Attempts to get mammals to spontaneously have sexless young have failed. In these animals there is imprinting, which causes certain genes essential for the development of the embryo to be deactivated and turn on only when the genetic halves of the female and the male are mixed. In mice, this imprinting has been partially deactivated to generate offspring without the need for a father or sex, but it has always required a complex manipulation of the ovules, which then have to be implanted in a female for her to gestate. The biological barriers to parthenogenesis are probably much more complex in primates and humans, so the application of these techniques to assisted reproduction presents many difficulties.
old school genetics
Sperling’s team found the key to creating virgin births by studying the genome of two variants of another fly, the Drosophila mercator. One reproduces only sexually and the other only by parthenogenesis. This allowed us to identify two genes responsible for asexual fertilization: the pole —essential for cell proliferation and discovered in the late 1980s by David Glover, co-author of the present study— and the Desat2. The scientists found their equivalents in the fruit fly genome and began to cross different lineages until they got one that had the same functioning patterns as in the other species. And thus arose the first generation capable of asexual reproduction. If in addition the function of the gene is enhanced Myc, essential for cell growth, parthenogenesis becomes much more efficient. “This is old-school genetics,” Sperling acknowledges; but it works.

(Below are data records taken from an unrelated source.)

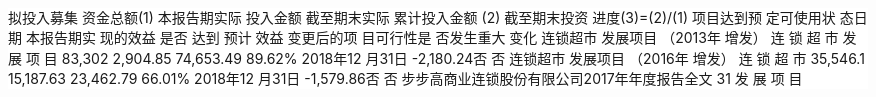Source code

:拟投入募集
资金总额(1)
本报告期实际
投入金额
截至期末实际
累计投入金额
(2)
截至期末投资
进度(3)=(2)/(1)
项目达到预
定可使用状
态日期
本报告期实
现的效益
是否
达到
预计
效益
变更后的项
目可行性是
否发生重大
变化
连锁超市
发展项目
（2013年
增发）
连
锁
超
市
发
展
项
目
83,302
2,904.85
74,653.49
89.62%
2018年12
月31日
-2,180.24否
否
连锁超市
发展项目
（2016年
增发）
连
锁
超
市
35,546.1
15,187.63
23,462.79
66.01%
2018年12
月31日
-1,579.86否
否
步步高商业连锁股份有限公司2017年年度报告全文
31
发
展
项
目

The discovery has required six years of work and the creation of more than 220,000 flies, something unthinkable with other laboratory animals with longer and much less manageable breeding times, explains Sperling.
cayetano gonzalezveteran researcher with Drosophila at the Barcelona Institute for Research in Biomedicine (IRB), believes that this is a “very surprising” experiment. “Not only have they found the magic combination of genes, but they are also using it to give a species that was not capable of parthenogenesis the ability to do so,” he points out. The finding shows one of the evolutionary pathways to asexual reproduction in animals, but there are likely many others that have yet to be discovered, she adds.
Sperling is going to redirect his investigation towards a worrying new phenomenon. Parthenogenesis is much more common in insects that are agricultural pests and can cause millions in losses. An example is the tomato borer —absolute tuta—, considered one of the worst agricultural pests globally. Although it was relatively controlled thanks to current pest management methods, in recent years the insects seem to have gained resistance.
One method of combating these pests is to flood the greenhouse with artificial female pheromones. The males become so saturated by these biochemical signals that they are unable to find the actual females, resulting in no reproduction. But it seems that female borers are increasingly capable of reproducing by parthenogenesis, and this in turn gives them an enormous advantage, since in each generation not only half of the individuals adapted to their environment can have offspring —50% females. , 50% males—but potentially 100%. Despite this, experiments have shown that only 2% of second generation fruit flies develop sexless offspring, and as long as there are no males around.
Sperling, who used to work in the Department of Genetics at Cambridge, has moved to the associated Crop Research Center at the same university. “I want to start to understand how this happens in pests,” he says. “I would like to test all the pesticides we use and see if any of them are promoting pathogenesis. To know if our means of mass agricultural production really favor the advance of this type of pest ”, he adds.